>>>

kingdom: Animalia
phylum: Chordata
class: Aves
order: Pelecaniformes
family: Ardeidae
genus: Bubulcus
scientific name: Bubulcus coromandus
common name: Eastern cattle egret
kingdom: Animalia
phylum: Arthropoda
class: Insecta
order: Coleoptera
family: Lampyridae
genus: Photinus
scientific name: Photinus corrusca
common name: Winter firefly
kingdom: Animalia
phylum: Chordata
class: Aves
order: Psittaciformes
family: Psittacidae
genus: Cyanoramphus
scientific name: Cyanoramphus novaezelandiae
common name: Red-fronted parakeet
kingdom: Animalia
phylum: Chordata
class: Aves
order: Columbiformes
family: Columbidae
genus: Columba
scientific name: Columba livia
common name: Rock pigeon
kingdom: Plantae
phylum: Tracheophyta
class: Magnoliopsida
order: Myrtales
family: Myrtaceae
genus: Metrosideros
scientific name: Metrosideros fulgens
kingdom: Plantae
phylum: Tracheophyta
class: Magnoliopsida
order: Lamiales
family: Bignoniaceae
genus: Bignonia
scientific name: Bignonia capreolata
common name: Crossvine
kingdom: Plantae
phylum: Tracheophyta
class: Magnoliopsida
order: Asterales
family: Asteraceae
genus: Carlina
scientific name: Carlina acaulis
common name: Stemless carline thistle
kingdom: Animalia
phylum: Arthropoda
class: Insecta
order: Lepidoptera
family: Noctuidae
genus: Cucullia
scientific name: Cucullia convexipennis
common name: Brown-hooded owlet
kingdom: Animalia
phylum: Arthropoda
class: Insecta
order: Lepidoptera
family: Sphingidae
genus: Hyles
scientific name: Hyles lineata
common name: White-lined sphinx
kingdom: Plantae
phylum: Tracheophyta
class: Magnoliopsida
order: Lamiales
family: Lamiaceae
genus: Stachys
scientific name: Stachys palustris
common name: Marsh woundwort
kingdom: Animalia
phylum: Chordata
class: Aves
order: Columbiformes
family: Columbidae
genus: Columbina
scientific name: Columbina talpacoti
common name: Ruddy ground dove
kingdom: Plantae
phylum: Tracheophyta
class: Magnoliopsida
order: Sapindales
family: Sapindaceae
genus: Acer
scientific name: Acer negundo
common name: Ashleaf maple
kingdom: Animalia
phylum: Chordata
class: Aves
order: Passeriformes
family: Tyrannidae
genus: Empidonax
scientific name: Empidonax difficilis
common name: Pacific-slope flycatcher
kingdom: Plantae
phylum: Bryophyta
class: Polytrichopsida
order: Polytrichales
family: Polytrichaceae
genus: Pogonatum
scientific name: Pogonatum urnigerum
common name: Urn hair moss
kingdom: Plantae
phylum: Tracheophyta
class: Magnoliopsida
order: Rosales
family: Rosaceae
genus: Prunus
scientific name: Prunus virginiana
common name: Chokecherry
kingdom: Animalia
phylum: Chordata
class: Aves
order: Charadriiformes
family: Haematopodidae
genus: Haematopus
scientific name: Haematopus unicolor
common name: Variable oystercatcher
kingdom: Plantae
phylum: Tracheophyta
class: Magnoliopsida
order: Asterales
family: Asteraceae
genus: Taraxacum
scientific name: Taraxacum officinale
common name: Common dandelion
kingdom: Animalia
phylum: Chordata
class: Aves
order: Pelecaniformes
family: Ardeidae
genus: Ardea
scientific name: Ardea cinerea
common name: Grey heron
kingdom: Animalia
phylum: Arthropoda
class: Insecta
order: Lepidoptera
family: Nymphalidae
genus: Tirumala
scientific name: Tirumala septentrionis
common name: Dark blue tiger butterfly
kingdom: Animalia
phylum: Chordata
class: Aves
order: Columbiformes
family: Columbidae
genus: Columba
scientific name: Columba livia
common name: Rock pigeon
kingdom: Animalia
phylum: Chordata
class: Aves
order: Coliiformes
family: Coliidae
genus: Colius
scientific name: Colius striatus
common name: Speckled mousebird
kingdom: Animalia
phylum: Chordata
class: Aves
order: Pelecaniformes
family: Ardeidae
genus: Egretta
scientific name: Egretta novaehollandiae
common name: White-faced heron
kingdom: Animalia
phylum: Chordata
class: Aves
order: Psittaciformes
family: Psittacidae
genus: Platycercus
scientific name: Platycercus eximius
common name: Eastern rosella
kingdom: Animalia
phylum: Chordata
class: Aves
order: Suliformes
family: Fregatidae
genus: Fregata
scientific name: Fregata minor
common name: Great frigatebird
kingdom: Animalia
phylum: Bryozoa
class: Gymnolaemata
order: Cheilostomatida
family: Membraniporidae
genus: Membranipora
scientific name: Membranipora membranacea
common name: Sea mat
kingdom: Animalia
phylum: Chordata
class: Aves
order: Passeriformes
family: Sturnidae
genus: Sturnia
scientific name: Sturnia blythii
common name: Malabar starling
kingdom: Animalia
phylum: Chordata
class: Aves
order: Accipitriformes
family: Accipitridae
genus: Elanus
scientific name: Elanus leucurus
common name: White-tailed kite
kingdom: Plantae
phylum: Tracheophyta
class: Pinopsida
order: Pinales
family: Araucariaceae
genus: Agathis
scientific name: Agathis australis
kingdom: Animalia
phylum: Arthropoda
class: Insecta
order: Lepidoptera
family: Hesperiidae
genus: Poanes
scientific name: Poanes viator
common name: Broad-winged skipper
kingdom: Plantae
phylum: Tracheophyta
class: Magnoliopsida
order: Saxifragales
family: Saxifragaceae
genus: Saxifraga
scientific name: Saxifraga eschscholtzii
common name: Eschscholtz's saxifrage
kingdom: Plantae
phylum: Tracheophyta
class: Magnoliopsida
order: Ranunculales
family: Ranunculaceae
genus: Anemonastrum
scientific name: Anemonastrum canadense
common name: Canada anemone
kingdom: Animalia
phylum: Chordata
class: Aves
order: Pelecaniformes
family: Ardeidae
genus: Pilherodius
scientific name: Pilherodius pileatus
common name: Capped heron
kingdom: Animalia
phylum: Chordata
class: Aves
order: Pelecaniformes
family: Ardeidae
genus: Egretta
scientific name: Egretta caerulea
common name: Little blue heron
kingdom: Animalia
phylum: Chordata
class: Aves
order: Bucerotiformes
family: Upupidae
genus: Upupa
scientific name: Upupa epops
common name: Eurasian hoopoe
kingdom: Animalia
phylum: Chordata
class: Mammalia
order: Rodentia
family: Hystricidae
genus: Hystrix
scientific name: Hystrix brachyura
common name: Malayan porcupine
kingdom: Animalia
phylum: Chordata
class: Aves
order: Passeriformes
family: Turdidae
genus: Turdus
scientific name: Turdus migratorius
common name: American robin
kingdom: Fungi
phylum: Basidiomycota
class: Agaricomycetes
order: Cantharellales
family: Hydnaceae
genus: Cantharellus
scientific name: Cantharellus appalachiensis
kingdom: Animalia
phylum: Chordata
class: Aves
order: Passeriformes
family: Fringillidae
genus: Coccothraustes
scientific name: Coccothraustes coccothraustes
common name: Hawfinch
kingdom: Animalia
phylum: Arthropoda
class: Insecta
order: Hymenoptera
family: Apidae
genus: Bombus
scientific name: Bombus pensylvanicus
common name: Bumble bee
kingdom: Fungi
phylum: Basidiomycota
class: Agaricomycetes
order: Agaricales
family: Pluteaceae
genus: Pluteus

<<<

Formatee todas las líneas de las entradas anteriores como una lista JSON de cadenas, con una cadena por línea y sin incluir las líneas en blanco.

[
  "kingdom: Animalia",
  "phylum: Chordata",
  "class: Aves",
  "order: Pelecaniformes",
  "family: Ardeidae",
  "genus: Bubulcus",
  "scientific name: Bubulcus coromandus",
  "common name: Eastern cattle egret",
  "kingdom: Animalia",
  "phylum: Arthropoda",
  "class: Insecta",
  "order: Coleoptera",
  "family: Lampyridae",
  "genus: Photinus",
  "scientific name: Photinus corrusca",
  "common name: Winter firefly",
  "kingdom: Animalia",
  "phylum: Chordata",
  "class: Aves",
  "order: Psittaciformes",
  "family: Psittacidae",
  "genus: Cyanoramphus",
  "scientific name: Cyanoramphus novaezelandiae",
  "common name: Red-fronted parakeet",
  "kingdom: Animalia",
  "phylum: Chordata",
  "class: Aves",
  "order: Columbiformes",
  "family: Columbidae",
  "genus: Columba",
  "scientific name: Columba livia",
  "common name: Rock pigeon",
  "kingdom: Plantae",
  "phylum: Tracheophyta",
  "class: Magnoliopsida",
  "order: Myrtales",
  "family: Myrtaceae",
  "genus: Metrosideros",
  "scientific name: Metrosideros fulgens",
  "kingdom: Plantae",
  "phylum: Tracheophyta",
  "class: Magnoliopsida",
  "order: Lamiales",
  "family: Bignoniaceae",
  "genus: Bignonia",
  "scientific name: Bignonia capreolata",
  "common name: Crossvine",
  "kingdom: Plantae",
  "phylum: Tracheophyta",
  "class: Magnoliopsida",
  "order: Asterales",
  "family: Asteraceae",
  "genus: Carlina",
  "scientific name: Carlina acaulis",
  "common name: Stemless carline thistle",
  "kingdom: Animalia",
  "phylum: Arthropoda",
  "class: Insecta",
  "order: Lepidoptera",
  "family: Noctuidae",
  "genus: Cucullia",
  "scientific name: Cucullia convexipennis",
  "common name: Brown-hooded owlet",
  "kingdom: Animalia",
  "phylum: Arthropoda",
  "class: Insecta",
  "order: Lepidoptera",
  "family: Sphingidae",
  "genus: Hyles",
  "scientific name: Hyles lineata",
  "common name: White-lined sphinx",
  "kingdom: Plantae",
  "phylum: Tracheophyta",
  "class: Magnoliopsida",
  "order: Lamiales",
  "family: Lamiaceae",
  "genus: Stachys",
  "scientific name: Stachys palustris",
  "common name: Marsh woundwort",
  "kingdom: Animalia",
  "phylum: Chordata",
  "class: Aves",
  "order: Columbiformes",
  "family: Columbidae",
  "genus: Columbina",
  "scientific name: Columbina talpacoti",
  "common name: Ruddy ground dove",
  "kingdom: Plantae",
  "phylum: Tracheophyta",
  "class: Magnoliopsida",
  "order: Sapindales",
  "family: Sapindaceae",
  "genus: Acer",
  "scientific name: Acer negundo",
  "common name: Ashleaf maple",
  "kingdom: Animalia",
  "phylum: Chordata",
  "class: Aves",
  "order: Passeriformes",
  "family: Tyrannidae",
  "genus: Empidonax",
  "scientific name: Empidonax difficilis",
  "common name: Pacific-slope flycatcher",
  "kingdom: Plantae",
  "phylum: Bryophyta",
  "class: Polytrichopsida",
  "order: Polytrichales",
  "family: Polytrichaceae",
  "genus: Pogonatum",
  "scientific name: Pogonatum urnigerum",
  "common name: Urn hair moss",
  "kingdom: Plantae",
  "phylum: Tracheophyta",
  "class: Magnoliopsida",
  "order: Rosales",
  "family: Rosaceae",
  "genus: Prunus",
  "scientific name: Prunus virginiana",
  "common name: Chokecherry",
  "kingdom: Animalia",
  "phylum: Chordata",
  "class: Aves",
  "order: Charadriiformes",
  "family: Haematopodidae",
  "genus: Haematopus",
  "scientific name: Haematopus unicolor",
  "common name: Variable oystercatcher",
  "kingdom: Plantae",
  "phylum: Tracheophyta",
  "class: Magnoliopsida",
  "order: Asterales",
  "family: Asteraceae",
  "genus: Taraxacum",
  "scientific name: Taraxacum officinale",
  "common name: Common dandelion",
  "kingdom: Animalia",
  "phylum: Chordata",
  "class: Aves",
  "order: Pelecaniformes",
  "family: Ardeidae",
  "genus: Ardea",
  "scientific name: Ardea cinerea",
  "common name: Grey heron",
  "kingdom: Animalia",
  "phylum: Arthropoda",
  "class: Insecta",
  "order: Lepidoptera",
  "family: Nymphalidae",
  "genus: Tirumala",
  "scientific name: Tirumala septentrionis",
  "common name: Dark blue tiger butterfly",
  "kingdom: Animalia",
  "phylum: Chordata",
  "class: Aves",
  "order: Columbiformes",
  "family: Columbidae",
  "genus: Columba",
  "scientific name: Columba livia",
  "common name: Rock pigeon",
  "kingdom: Animalia",
  "phylum: Chordata",
  "class: Aves",
  "order: Coliiformes",
  "family: Coliidae",
  "genus: Colius",
  "scientific name: Colius striatus",
  "common name: Speckled mousebird",
  "kingdom: Animalia",
  "phylum: Chordata",
  "class: Aves",
  "order: Pelecaniformes",
  "family: Ardeidae",
  "genus: Egretta",
  "scientific name: Egretta novaehollandiae",
  "common name: White-faced heron",
  "kingdom: Animalia",
  "phylum: Chordata",
  "class: Aves",
  "order: Psittaciformes",
  "family: Psittacidae",
  "genus: Platycercus",
  "scientific name: Platycercus eximius",
  "common name: Eastern rosella",
  "kingdom: Animalia",
  "phylum: Chordata",
  "class: Aves",
  "order: Suliformes",
  "family: Fregatidae",
  "genus: Fregata",
  "scientific name: Fregata minor",
  "common name: Great frigatebird",
  "kingdom: Animalia",
  "phylum: Bryozoa",
  "class: Gymnolaemata",
  "order: Cheilostomatida",
  "family: Membraniporidae",
  "genus: Membranipora",
  "scientific name: Membranipora membranacea",
  "common name: Sea mat",
  "kingdom: Animalia",
  "phylum: Chordata",
  "class: Aves",
  "order: Passeriformes",
  "family: Sturnidae",
  "genus: Sturnia",
  "scientific name: Sturnia blythii",
  "common name: Malabar starling",
  "kingdom: Animalia",
  "phylum: Chordata",
  "class: Aves",
  "order: Accipitriformes",
  "family: Accipitridae",
  "genus: Elanus",
  "scientific name: Elanus leucurus",
  "common name: White-tailed kite",
  "kingdom: Plantae",
  "phylum: Tracheophyta",
  "class: Pinopsida",
  "order: Pinales",
  "family: Araucariaceae",
  "genus: Agathis",
  "scientific name: Agathis australis",
  "kingdom: Animalia",
  "phylum: Arthropoda",
  "class: Insecta",
  "order: Lepidoptera",
  "family: Hesperiidae",
  "genus: Poanes",
  "scientific name: Poanes viator",
  "common name: Broad-winged skipper",
  "kingdom: Plantae",
  "phylum: Tracheophyta",
  "class: Magnoliopsida",
  "order: Saxifragales",
  "family: Saxifragaceae",
  "genus: Saxifraga",
  "scientific name: Saxifraga eschscholtzii",
  "common name: Eschscholtz's saxifrage",
  "kingdom: Plantae",
  "phylum: Tracheophyta",
  "class: Magnoliopsida",
  "order: Ranunculales",
  "family: Ranunculaceae",
  "genus: Anemonastrum",
  "scientific name: Anemonastrum canadense",
  "common name: Canada anemone",
  "kingdom: Animalia",
  "phylum: Chordata",
  "class: Aves",
  "order: Pelecaniformes",
  "family: Ardeidae",
  "genus: Pilherodius",
  "scientific name: Pilherodius pileatus",
  "common name: Capped heron",
  "kingdom: Animalia",
  "phylum: Chordata",
  "class: Aves",
  "order: Pelecaniformes",
  "family: Ardeidae",
  "genus: Egretta",
  "scientific name: Egretta caerulea",
  "common name: Little blue heron",
  "kingdom: Animalia",
  "phylum: Chordata",
  "class: Aves",
  "order: Bucerotiformes",
  "family: Upupidae",
  "genus: Upupa",
  "scientific name: Upupa epops",
  "common name: Eurasian hoopoe",
  "kingdom: Animalia",
  "phylum: Chordata",
  "class: Mammalia",
  "order: Rodentia",
  "family: Hystricidae",
  "genus: Hystrix",
  "scientific name: Hystrix brachyura",
  "common name: Malayan porcupine",
  "kingdom: Animalia",
  "phylum: Chordata",
  "class: Aves",
  "order: Passeriformes",
  "family: Turdidae",
  "genus: Turdus",
  "scientific name: Turdus migratorius",
  "common name: American robin",
  "kingdom: Fungi",
  "phylum: Basidiomycota",
  "class: Agaricomycetes",
  "order: Cantharellales",
  "family: Hydnaceae",
  "genus: Cantharellus",
  "scientific name: Cantharellus appalachiensis",
  "kingdom: Animalia",
  "phylum: Chordata",
  "class: Aves",
  "order: Passeriformes",
  "family: Fringillidae",
  "genus: Coccothraustes",
  "scientific name: Coccothraustes coccothraustes",
  "common name: Hawfinch",
  "kingdom: Animalia",
  "phylum: Arthropoda",
  "class: Insecta",
  "order: Hymenoptera",
  "family: Apidae",
  "genus: Bombus",
  "scientific name: Bombus pensylvanicus",
  "common name: Bumble bee",
  "kingdom: Fungi",
  "phylum: Basidiomycota",
  "class: Agaricomycetes",
  "order: Agaricales",
  "family: Pluteaceae",
  "genus: Pluteus"
]